**WORK TO COMPLETE**: Everything in the data that follows should be given again verbatim, except the images.
** Opening SUPPLIED ENTRIES block **
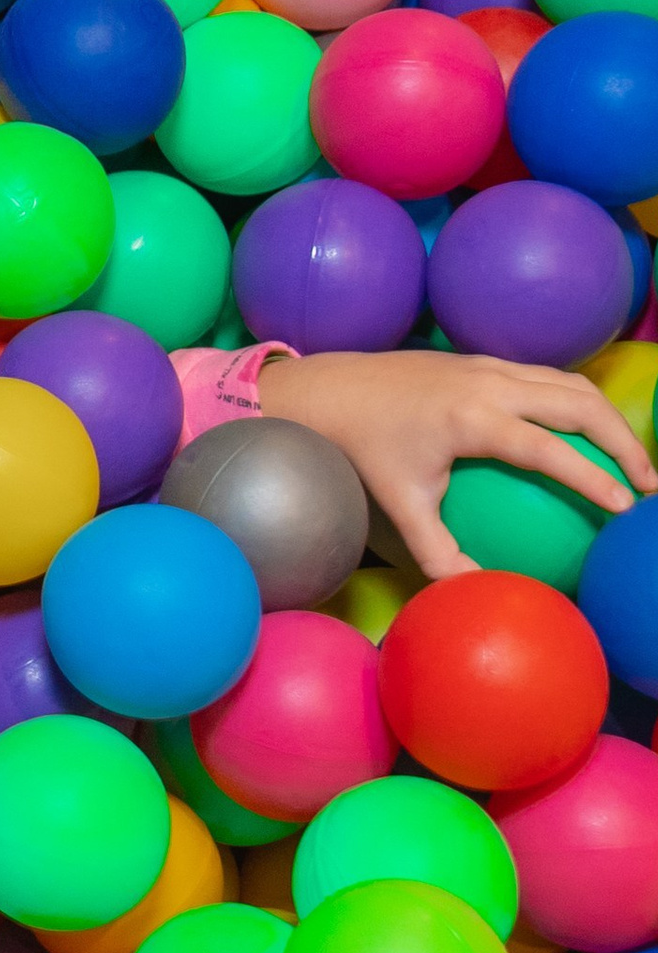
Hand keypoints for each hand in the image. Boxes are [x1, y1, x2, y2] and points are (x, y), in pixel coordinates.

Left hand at [258, 348, 657, 579]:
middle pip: (578, 402)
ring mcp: (487, 365)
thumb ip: (438, 551)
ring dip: (608, 418)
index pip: (547, 448)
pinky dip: (579, 404)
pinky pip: (547, 378)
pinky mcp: (483, 361)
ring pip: (569, 383)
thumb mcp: (398, 503)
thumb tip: (476, 592)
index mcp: (470, 417)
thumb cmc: (362, 448)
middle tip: (648, 485)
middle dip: (624, 440)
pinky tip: (587, 440)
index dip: (592, 476)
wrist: (327, 389)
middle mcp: (487, 383)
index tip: (624, 506)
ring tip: (632, 461)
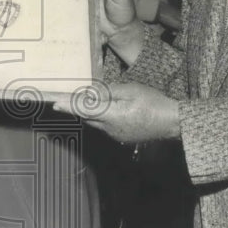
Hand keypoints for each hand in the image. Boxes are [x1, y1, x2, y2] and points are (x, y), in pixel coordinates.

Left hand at [54, 81, 179, 143]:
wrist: (172, 122)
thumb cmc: (153, 103)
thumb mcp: (130, 90)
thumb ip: (108, 92)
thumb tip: (91, 92)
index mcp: (112, 115)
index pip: (84, 110)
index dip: (69, 106)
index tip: (55, 104)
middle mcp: (110, 129)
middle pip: (88, 117)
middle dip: (79, 107)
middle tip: (70, 97)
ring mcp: (115, 135)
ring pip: (96, 122)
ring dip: (92, 112)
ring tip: (93, 100)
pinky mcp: (121, 137)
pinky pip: (105, 126)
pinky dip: (102, 117)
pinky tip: (109, 109)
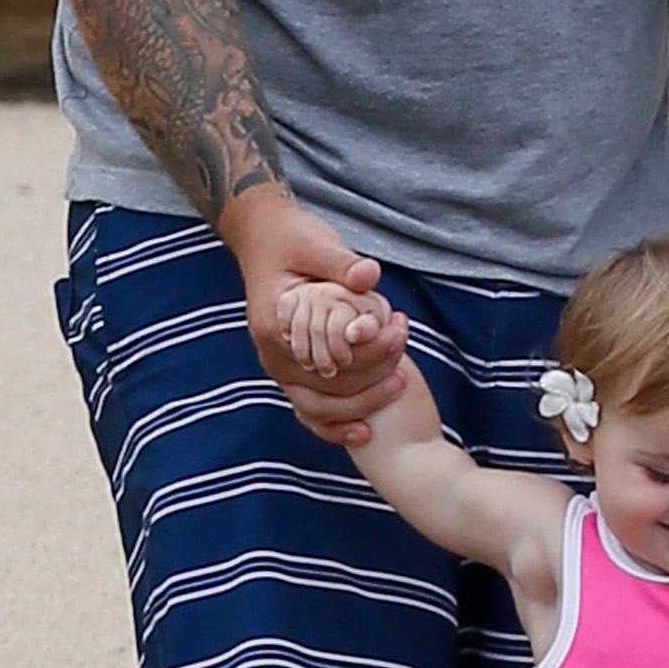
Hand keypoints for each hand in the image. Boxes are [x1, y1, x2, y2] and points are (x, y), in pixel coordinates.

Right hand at [219, 189, 403, 443]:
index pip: (328, 354)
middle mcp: (272, 355)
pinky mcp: (289, 370)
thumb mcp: (315, 243)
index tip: (400, 332)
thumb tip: (371, 276)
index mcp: (276, 326)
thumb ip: (342, 263)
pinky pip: (309, 408)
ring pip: (318, 407)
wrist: (262, 237)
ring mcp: (278, 367)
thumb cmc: (290, 239)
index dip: (369, 351)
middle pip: (326, 387)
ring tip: (399, 385)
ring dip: (360, 404)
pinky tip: (364, 430)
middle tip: (406, 359)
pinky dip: (334, 423)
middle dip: (373, 377)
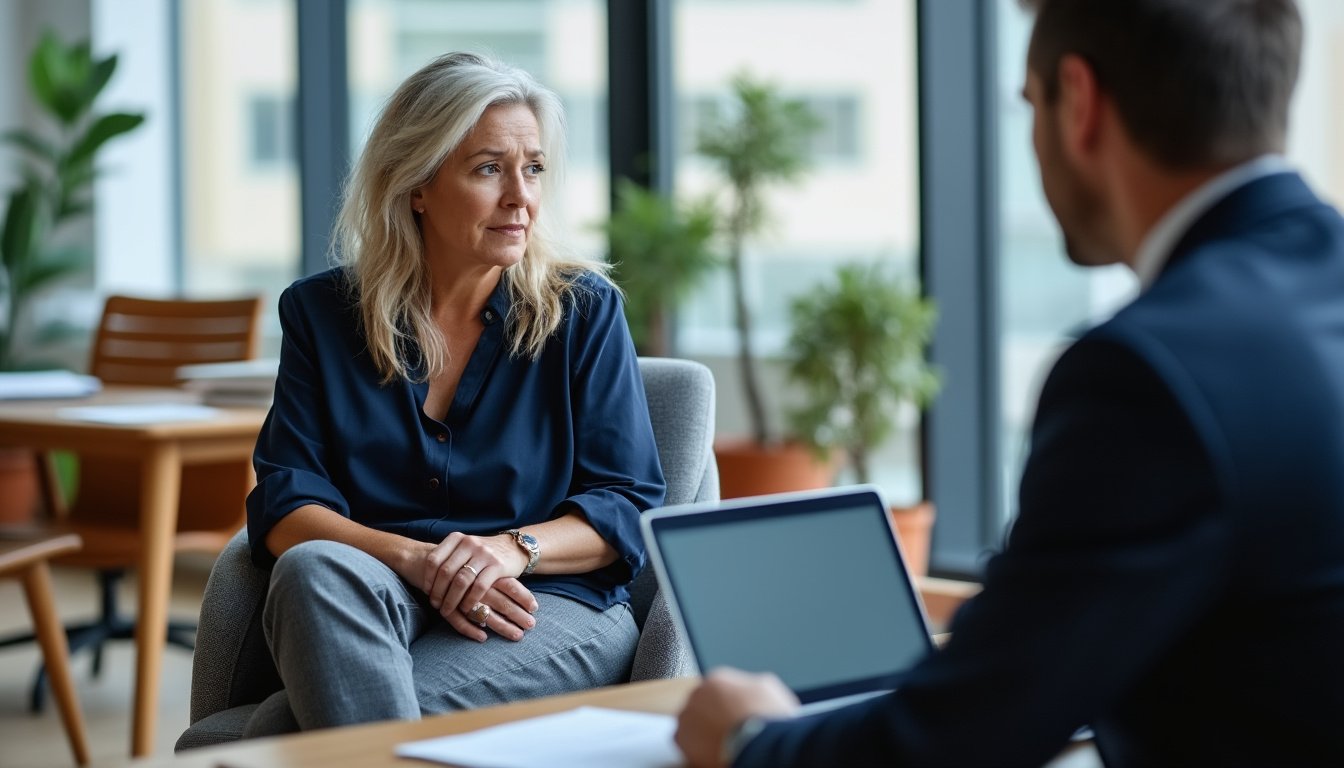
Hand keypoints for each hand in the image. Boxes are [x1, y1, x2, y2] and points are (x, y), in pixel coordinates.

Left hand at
** Closing SUPPLIED ENTRIES block **
**SOLUTION FOR THIS PROBLEM**:
Hand keypoints for each hand in the image. Boxes are [x1, y1, x2, y2] and points are (x, y), in pixel coordinates.

Left hand at [258, 348, 657, 579]:
middle pip: (578, 402)
ring mcp: (487, 365)
thumb ip: (438, 551)
ring dip: (608, 418)
index pip: (547, 448)
pinky dip: (579, 404)
pinky pip: (547, 378)
pinky mcp: (483, 361)
ring pip: (569, 383)
thumb mcp: (398, 503)
thumb tip: (476, 592)
index mcp: (470, 417)
thumb cmc: (362, 448)
middle tip: (648, 485)
middle dip: (624, 440)
pinky tip: (587, 440)
index dip: (592, 476)
wrist: (327, 389)
middle mcp: (487, 383)
index tip: (624, 506)
ring tip: (632, 461)
Hand keypoints for each hand in the image. Boxes are [x1, y1, x2, y2] and points are (x, y), in pixel coordinates.

Left hand at [54, 81, 179, 143]:
wrist: (172, 122)
thumb cmc: (153, 103)
thumb mcp: (130, 90)
thumb ip: (108, 92)
thumb tip: (91, 92)
index mcp: (112, 115)
index pip: (84, 110)
index dip: (69, 106)
index tip: (55, 104)
middle mcp: (110, 129)
middle pip: (88, 117)
middle dip: (79, 107)
middle tip: (70, 97)
ring mcp: (115, 135)
ring pip: (96, 122)
ring dip: (92, 112)
ring tip: (93, 100)
pinky mcp: (121, 137)
pinky pip: (105, 126)
pinky dip: (102, 117)
pinky tip: (109, 109)
Hand keypoints for each hand in the image. Boxes are [x1, y1, x2, y2] and points are (x, y), in pixel coordinates.

Right hand at [219, 189, 403, 443]:
index pip: (328, 354)
middle mcp: (272, 355)
pinky mcp: (289, 370)
thumb mcp: (315, 243)
index tip: (400, 332)
thumb tip: (371, 276)
index mcp: (276, 326)
thumb ip: (342, 263)
pinky pip: (309, 408)
ring pip: (318, 407)
wrist: (262, 237)
ring mcp: (278, 367)
thumb cmc: (290, 239)
index dip: (369, 351)
middle pip: (326, 387)
ring tip: (399, 385)
ring dip: (360, 404)
pinky tip: (364, 430)
middle tip: (406, 359)
pinky dip: (334, 423)
middle dip: (373, 377)
Hand keypoints for each hand in the image. Boxes are [x1, y1, x2, y2] and points are (x, y), in pixel coordinates.

Left hand at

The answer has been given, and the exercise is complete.